Dari saat dia kecil hingga sekarang, pintu kamarnya selalu ditutup, tidak ada yang akan masuk dan membuka pintu kamarnya begitu saja. Begitu teriakan Li Baoguo terdengar, Jiang Cheng merasa seolah jantungnya akan melompat keluar dari mulutnya dan menempel ke dinding.

Palu di tangannya segera terjatuh dengan bunyi dentang dan mendarat di atas ibu jari tangan kirinya.

Dia menggertakkan giginya dan menahan rasa sakit yang menyebar dari ujung jarinya sedetik kemudian.

“Itu rak buku ‘kan?” Li Baoguo bertanya lagi.

“Ya,” Jiang Cheng berhasil melepaskan kata itu dari giginya yang terkatup rapat.

“Berapa harganya?” Li Baoguo masuk dan membungkukkan punggungnya untuk melihat potongan-potongan papan yang berserakan di lantai. “Dan kau bahkan harus memasangnya sendiri?”

“Ya,” Jiang Cheng menghirup udara, akhirnya merasa dia berhasil mengatasi sedikit rasa sakit sebelumnya. Dia memperhatikan Li Baoguo, “Bisakah kau mengetuk pintu sebelum kau masuk lain kali?”
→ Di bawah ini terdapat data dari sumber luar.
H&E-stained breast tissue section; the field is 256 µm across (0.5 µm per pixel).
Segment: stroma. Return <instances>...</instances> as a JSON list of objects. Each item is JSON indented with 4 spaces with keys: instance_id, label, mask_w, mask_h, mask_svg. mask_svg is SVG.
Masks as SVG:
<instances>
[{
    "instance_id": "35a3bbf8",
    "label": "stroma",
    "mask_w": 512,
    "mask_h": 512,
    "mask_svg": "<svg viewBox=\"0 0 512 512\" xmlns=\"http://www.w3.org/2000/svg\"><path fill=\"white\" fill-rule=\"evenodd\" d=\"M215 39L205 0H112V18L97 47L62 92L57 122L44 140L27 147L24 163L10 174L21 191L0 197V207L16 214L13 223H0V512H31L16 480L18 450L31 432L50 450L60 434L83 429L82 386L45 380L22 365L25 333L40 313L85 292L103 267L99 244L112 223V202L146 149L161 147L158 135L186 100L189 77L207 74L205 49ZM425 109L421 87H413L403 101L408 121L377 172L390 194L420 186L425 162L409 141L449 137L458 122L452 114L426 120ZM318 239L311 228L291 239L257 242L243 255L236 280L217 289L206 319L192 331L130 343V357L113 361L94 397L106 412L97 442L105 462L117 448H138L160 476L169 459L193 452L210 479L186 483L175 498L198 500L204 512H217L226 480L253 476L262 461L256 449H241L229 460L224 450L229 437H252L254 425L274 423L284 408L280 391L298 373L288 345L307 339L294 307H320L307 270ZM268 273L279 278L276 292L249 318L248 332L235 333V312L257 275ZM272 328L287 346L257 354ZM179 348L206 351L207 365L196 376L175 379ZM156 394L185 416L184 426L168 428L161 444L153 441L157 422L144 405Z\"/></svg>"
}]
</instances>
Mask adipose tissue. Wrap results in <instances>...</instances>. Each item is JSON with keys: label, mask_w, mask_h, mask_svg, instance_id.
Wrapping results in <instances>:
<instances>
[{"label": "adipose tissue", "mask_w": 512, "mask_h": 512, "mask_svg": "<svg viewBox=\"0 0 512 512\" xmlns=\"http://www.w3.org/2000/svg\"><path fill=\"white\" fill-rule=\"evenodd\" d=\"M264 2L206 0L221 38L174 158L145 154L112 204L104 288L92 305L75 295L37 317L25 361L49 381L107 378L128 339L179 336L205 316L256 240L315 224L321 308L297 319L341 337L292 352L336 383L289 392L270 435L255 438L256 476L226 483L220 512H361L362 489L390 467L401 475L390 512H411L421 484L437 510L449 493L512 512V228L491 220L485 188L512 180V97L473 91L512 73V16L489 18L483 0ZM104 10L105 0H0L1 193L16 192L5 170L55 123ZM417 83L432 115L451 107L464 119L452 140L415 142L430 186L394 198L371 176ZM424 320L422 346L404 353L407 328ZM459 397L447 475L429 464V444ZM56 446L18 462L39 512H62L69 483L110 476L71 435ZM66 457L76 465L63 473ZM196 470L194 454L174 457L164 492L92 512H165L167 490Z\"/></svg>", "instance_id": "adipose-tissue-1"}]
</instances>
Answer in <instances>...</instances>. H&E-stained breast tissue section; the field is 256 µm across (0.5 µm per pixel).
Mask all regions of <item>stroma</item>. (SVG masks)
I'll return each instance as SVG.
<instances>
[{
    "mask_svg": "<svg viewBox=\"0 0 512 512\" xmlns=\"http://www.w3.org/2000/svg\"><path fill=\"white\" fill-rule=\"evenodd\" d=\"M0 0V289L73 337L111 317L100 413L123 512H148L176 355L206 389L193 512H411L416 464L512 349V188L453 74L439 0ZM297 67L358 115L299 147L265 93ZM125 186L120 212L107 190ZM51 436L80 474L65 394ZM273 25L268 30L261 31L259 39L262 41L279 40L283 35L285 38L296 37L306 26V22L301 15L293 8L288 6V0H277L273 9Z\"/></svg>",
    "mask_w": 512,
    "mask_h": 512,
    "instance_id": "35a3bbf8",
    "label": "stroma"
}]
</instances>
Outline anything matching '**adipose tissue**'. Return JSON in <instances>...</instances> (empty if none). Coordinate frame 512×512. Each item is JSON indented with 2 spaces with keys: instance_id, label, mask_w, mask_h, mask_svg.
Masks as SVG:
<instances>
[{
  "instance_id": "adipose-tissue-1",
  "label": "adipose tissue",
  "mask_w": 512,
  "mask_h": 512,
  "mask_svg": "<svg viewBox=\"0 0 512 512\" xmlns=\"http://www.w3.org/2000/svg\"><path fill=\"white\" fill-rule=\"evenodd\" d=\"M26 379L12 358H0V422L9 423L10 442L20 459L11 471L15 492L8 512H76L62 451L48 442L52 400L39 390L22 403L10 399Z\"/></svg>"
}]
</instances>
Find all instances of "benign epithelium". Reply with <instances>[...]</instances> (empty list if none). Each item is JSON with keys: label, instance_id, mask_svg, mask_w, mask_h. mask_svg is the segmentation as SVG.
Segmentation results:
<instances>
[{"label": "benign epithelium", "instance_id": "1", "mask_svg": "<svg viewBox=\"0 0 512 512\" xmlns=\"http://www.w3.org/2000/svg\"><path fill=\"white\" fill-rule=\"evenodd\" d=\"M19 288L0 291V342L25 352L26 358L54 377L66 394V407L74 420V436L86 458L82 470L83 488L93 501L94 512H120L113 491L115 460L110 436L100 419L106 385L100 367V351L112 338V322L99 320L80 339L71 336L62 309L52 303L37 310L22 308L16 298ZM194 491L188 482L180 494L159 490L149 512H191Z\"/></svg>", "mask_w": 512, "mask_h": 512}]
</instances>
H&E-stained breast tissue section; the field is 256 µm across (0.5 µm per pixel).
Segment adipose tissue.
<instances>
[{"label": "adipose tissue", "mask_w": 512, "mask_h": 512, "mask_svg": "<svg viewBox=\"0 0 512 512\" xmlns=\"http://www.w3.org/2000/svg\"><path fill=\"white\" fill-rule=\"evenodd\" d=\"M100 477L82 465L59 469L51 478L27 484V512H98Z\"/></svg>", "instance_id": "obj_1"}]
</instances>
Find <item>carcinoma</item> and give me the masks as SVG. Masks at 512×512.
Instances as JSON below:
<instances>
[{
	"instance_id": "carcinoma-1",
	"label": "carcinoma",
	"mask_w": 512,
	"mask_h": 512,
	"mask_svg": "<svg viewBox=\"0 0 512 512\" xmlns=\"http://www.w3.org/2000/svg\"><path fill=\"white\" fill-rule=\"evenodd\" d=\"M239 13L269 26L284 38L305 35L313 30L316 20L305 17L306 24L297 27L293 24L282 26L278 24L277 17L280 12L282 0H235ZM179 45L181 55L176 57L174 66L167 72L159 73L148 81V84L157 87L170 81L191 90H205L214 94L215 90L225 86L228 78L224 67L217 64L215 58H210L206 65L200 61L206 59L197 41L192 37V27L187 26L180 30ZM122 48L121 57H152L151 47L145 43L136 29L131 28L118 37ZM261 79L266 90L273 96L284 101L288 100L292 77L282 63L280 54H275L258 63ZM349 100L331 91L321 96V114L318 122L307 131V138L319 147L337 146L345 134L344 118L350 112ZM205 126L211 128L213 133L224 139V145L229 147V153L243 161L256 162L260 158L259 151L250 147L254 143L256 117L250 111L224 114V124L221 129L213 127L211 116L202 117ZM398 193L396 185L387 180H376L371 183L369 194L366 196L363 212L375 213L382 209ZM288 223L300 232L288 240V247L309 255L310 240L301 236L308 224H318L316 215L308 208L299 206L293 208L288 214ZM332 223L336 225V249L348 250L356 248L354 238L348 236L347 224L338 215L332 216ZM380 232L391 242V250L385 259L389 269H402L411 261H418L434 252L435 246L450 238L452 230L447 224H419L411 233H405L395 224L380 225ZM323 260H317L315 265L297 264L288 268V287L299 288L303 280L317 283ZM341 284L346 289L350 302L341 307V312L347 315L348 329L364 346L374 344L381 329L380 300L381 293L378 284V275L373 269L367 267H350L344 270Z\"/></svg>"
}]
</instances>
“Mengetuk pintu?” Li Baoguo terpesona, lalu mulai tertawa seolah-olah Jiang Cheng baru saja mengatakan sesuatu yang sangat lucu. Setelah tertawa cukup lama, dia akhirnya meletakkan tangannya di bahu Jiang Cheng, “Mengetuk pintu yang mana! Ini kamar anakku, aku harus mengetuk pintu kamar anakku sendiri sebelum aku masuk? Aku mengejakulasi seluruh keberadaanmu!”

“A…pa?” Jiang Cheng sangat terkejut.

“Hanya bercanda!” Li Baoguo terus tertawa keras, sambil menunjuk ke arahnya, “Kau anak yang sangat konyol, bahkan ini membuatmu takut?”

“Tidak,” Jiang Cheng menatap papan yang tergeletak di lantai. Merasa sama sekali tidak memiliki niat lagi untuk menyusun papan-papan itu, dan dia bahkan tidak ingin mengangkat kelopak matanya saat ini.

“Biar kuberitahu, lingkungan rumah tangga ini tidak memiliki banyak peraturan, ruangan yang penuh dengan orang kasar tidak bisa memalsukan sikap orang kaya,” kata Li Baoguo. “Lihatlah dirimu, bahkan tidak bisa memasang rak buku… tapi itu tidak penting, nilai pelajaranmu bagus. Anak-anak yang pandai belajar tidak pandai dalam hal-hal seperti ini, kau hanya punya waktu untuk mengasah otakmu.”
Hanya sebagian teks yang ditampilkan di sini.